══ Data to use

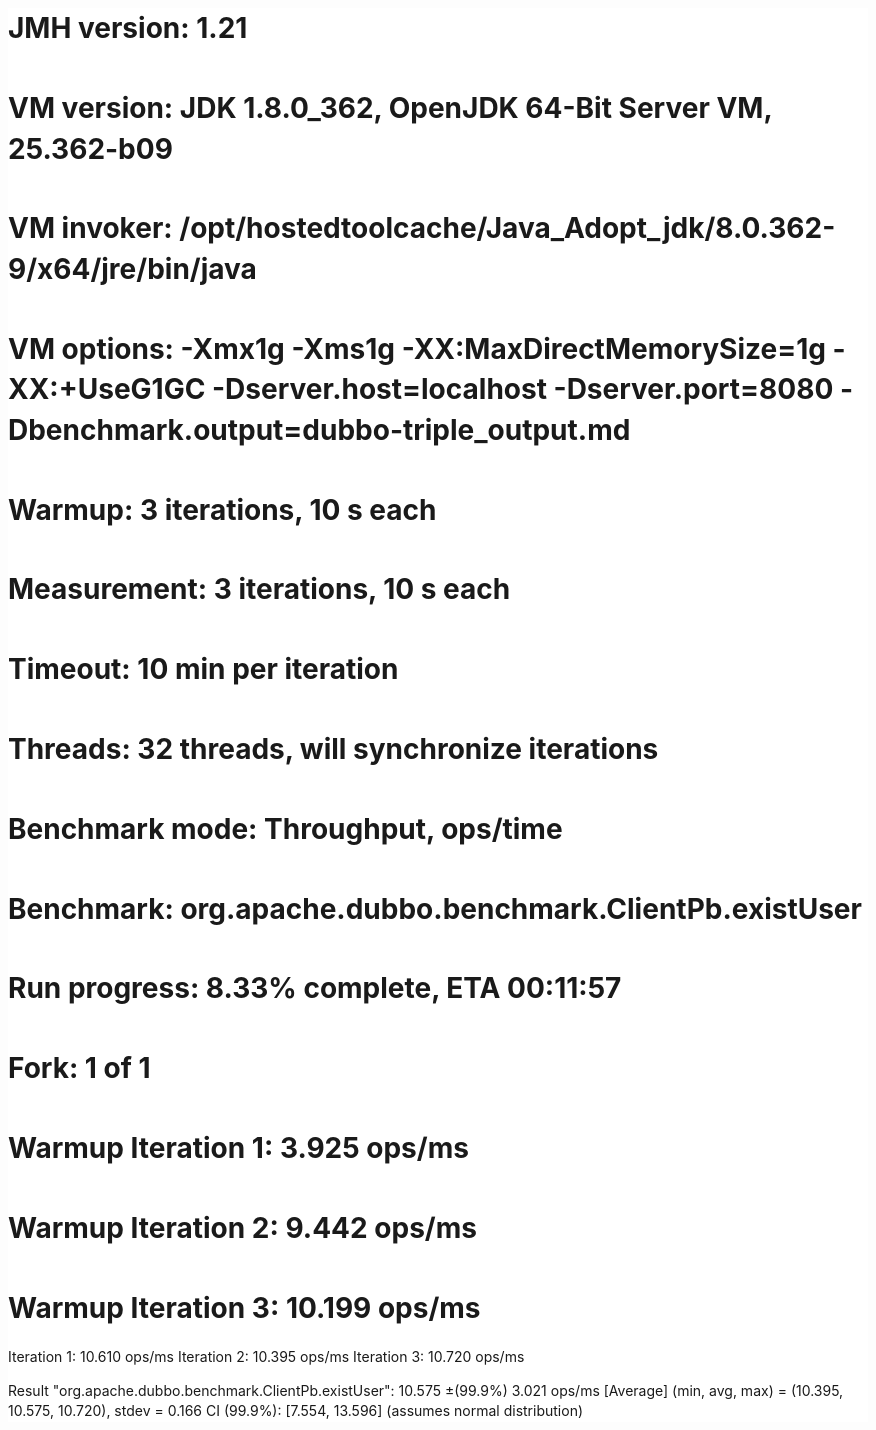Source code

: 
# JMH version: 1.21
# VM version: JDK 1.8.0_362, OpenJDK 64-Bit Server VM, 25.362-b09
# VM invoker: /opt/hostedtoolcache/Java_Adopt_jdk/8.0.362-9/x64/jre/bin/java
# VM options: -Xmx1g -Xms1g -XX:MaxDirectMemorySize=1g -XX:+UseG1GC -Dserver.host=localhost -Dserver.port=8080 -Dbenchmark.output=dubbo-triple_output.md
# Warmup: 3 iterations, 10 s each
# Measurement: 3 iterations, 10 s each
# Timeout: 10 min per iteration
# Threads: 32 threads, will synchronize iterations
# Benchmark mode: Throughput, ops/time
# Benchmark: org.apache.dubbo.benchmark.ClientPb.existUser

# Run progress: 8.33% complete, ETA 00:11:57
# Fork: 1 of 1
# Warmup Iteration   1: 3.925 ops/ms
# Warmup Iteration   2: 9.442 ops/ms
# Warmup Iteration   3: 10.199 ops/ms
Iteration   1: 10.610 ops/ms
Iteration   2: 10.395 ops/ms
Iteration   3: 10.720 ops/ms


Result "org.apache.dubbo.benchmark.ClientPb.existUser":
  10.575 ±(99.9%) 3.021 ops/ms [Average]
  (min, avg, max) = (10.395, 10.575, 10.720), stdev = 0.166
  CI (99.9%): [7.554, 13.596] (assumes normal distribution)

════

Task objective: Reproduce the data verbatim, starting at its beginning and ending with the line that contains "# Benchmark: org.apache.dubbo.benchmark.ClientPb.existUser", both ends included. Omit the pictures from your reproduction.

Solution for this exercise:
Source code

: 
# JMH version: 1.21
# VM version: JDK 1.8.0_362, OpenJDK 64-Bit Server VM, 25.362-b09
# VM invoker: /opt/hostedtoolcache/Java_Adopt_jdk/8.0.362-9/x64/jre/bin/java
# VM options: -Xmx1g -Xms1g -XX:MaxDirectMemorySize=1g -XX:+UseG1GC -Dserver.host=localhost -Dserver.port=8080 -Dbenchmark.output=dubbo-triple_output.md
# Warmup: 3 iterations, 10 s each
# Measurement: 3 iterations, 10 s each
# Timeout: 10 min per iteration
# Threads: 32 threads, will synchronize iterations
# Benchmark mode: Throughput, ops/time
# Benchmark: org.apache.dubbo.benchmark.ClientPb.existUser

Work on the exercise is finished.